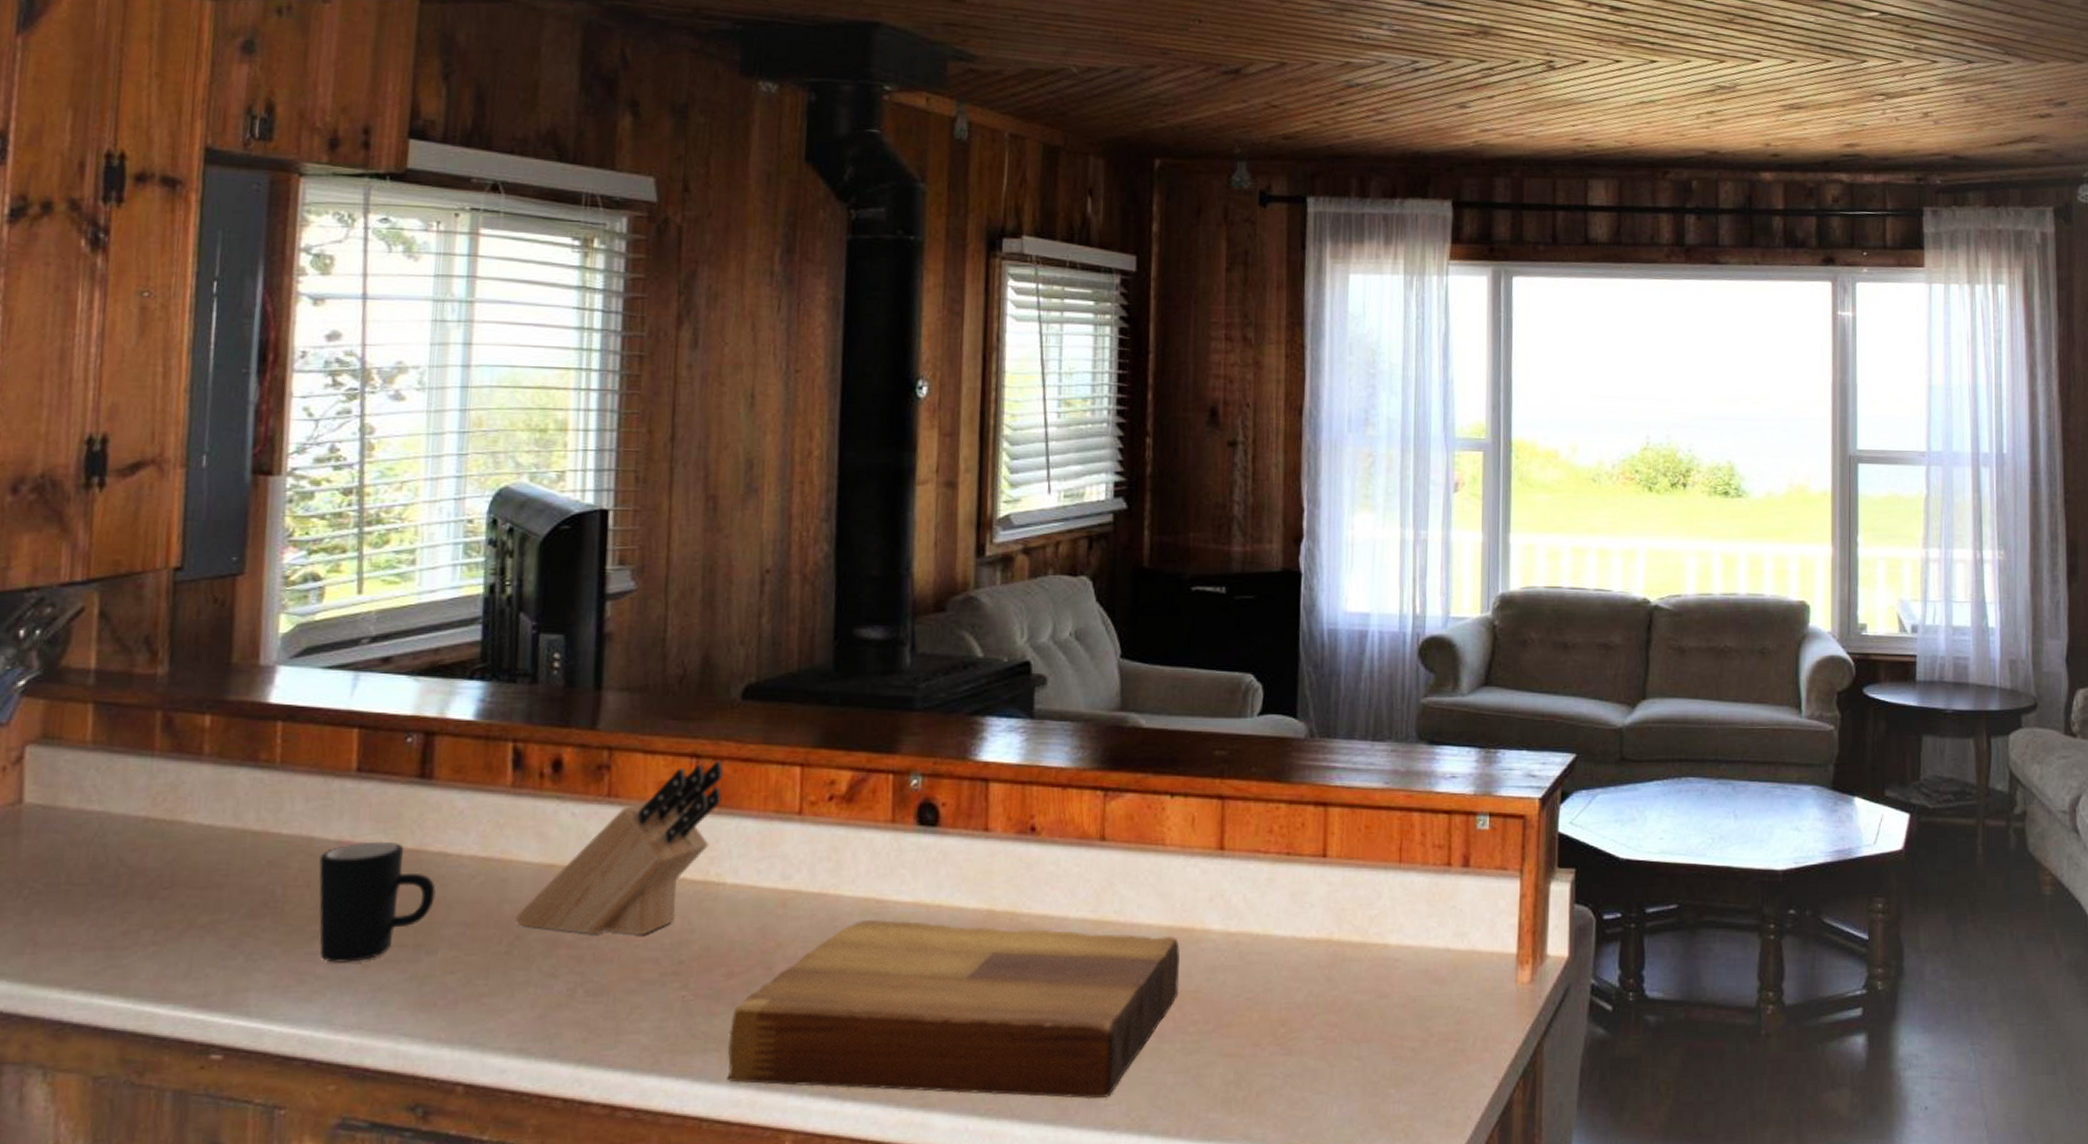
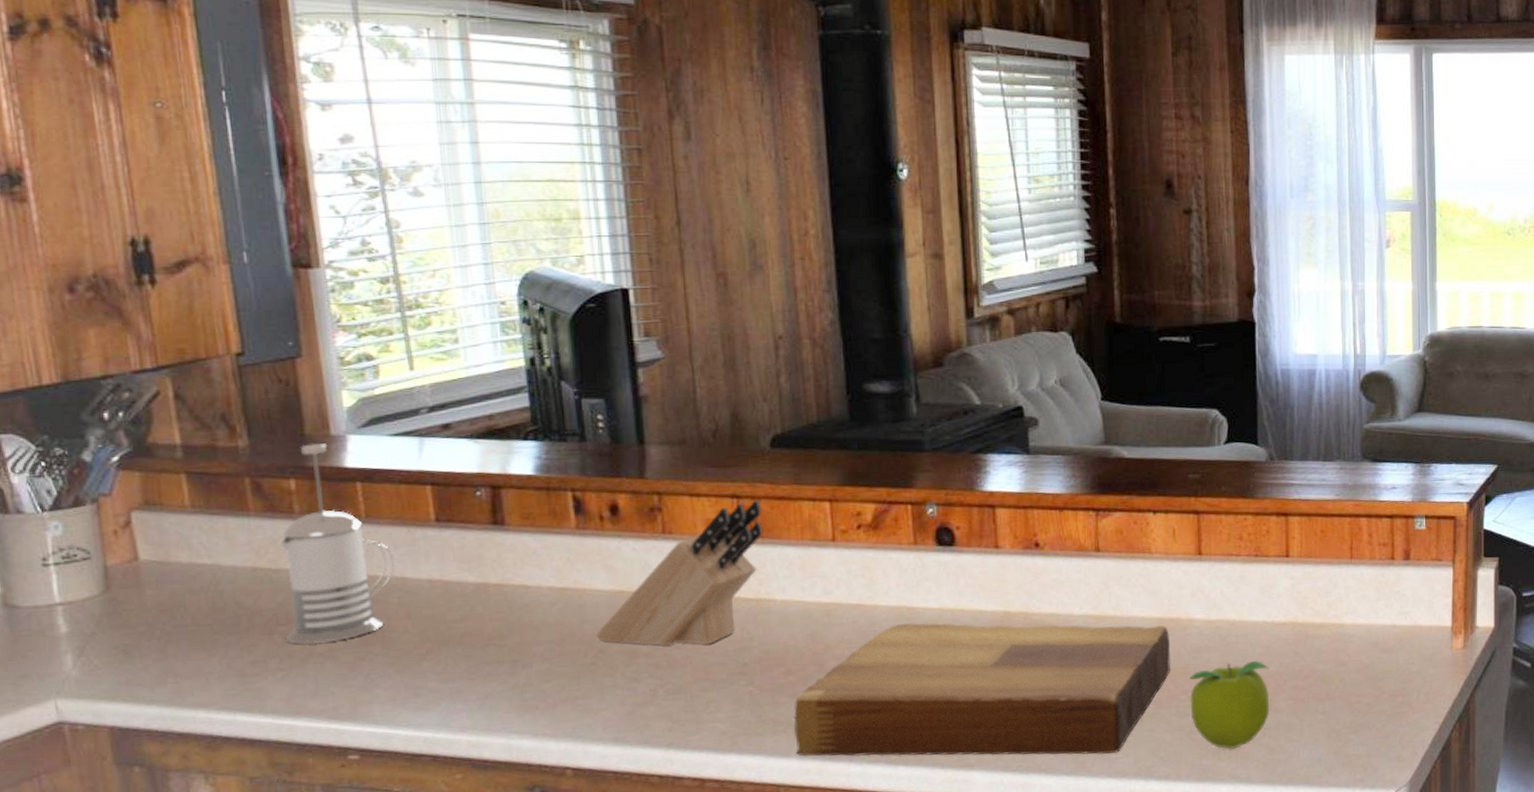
french press: none [165,675,303,914] -> present [280,444,394,645]
mug: present [319,841,436,963] -> none [415,578,523,679]
fruit: none [1199,985,1296,1101] -> present [1190,660,1270,750]

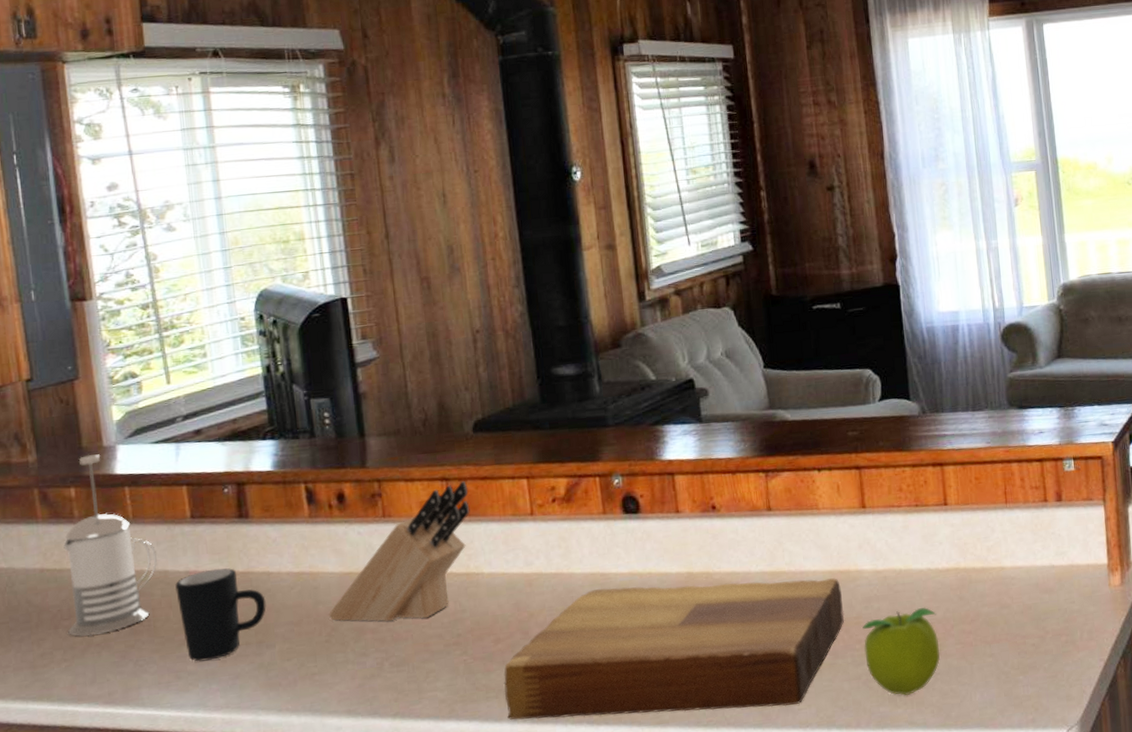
mug: none [415,578,523,679] -> present [175,568,266,662]

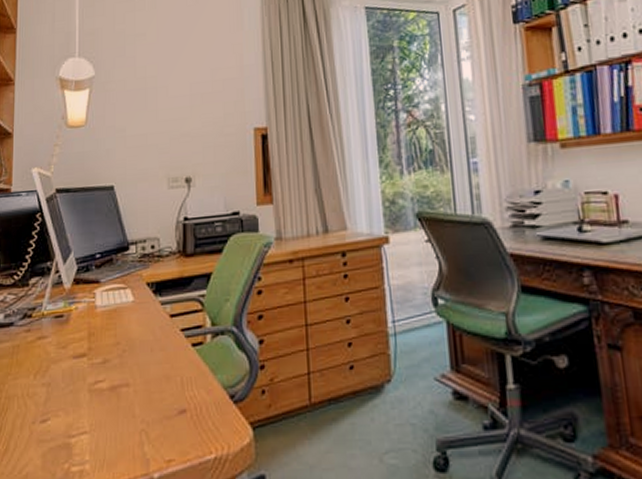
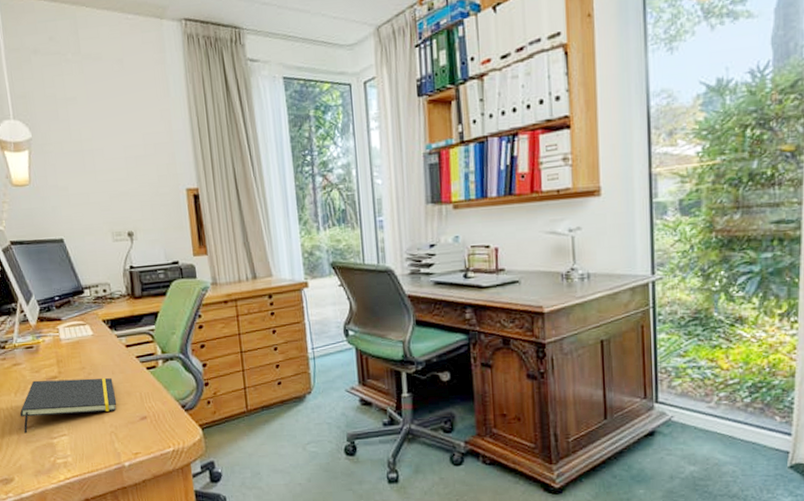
notepad: none [36,356,152,430] -> present [19,377,117,434]

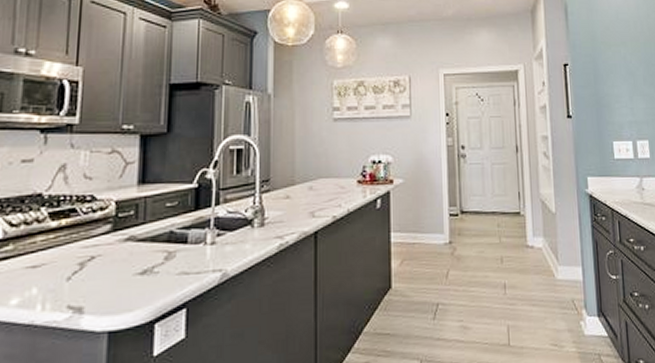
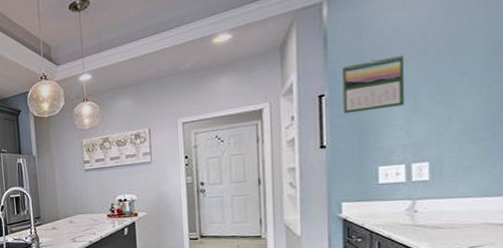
calendar: none [579,36,628,85] -> present [341,54,405,114]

_ _ _ _

**EXERCISE DESCRIPTION:** Return the material exactly as written, except for any pictures it holds.

**ANSWER SECTION:**
french press: none [165,675,303,914] -> present [280,444,394,645]
mug: present [319,841,436,963] -> none [415,578,523,679]
fruit: none [1199,985,1296,1101] -> present [1190,660,1270,750]

mug: none [415,578,523,679] -> present [175,568,266,662]

notepad: none [36,356,152,430] -> present [19,377,117,434]

calendar: none [579,36,628,85] -> present [341,54,405,114]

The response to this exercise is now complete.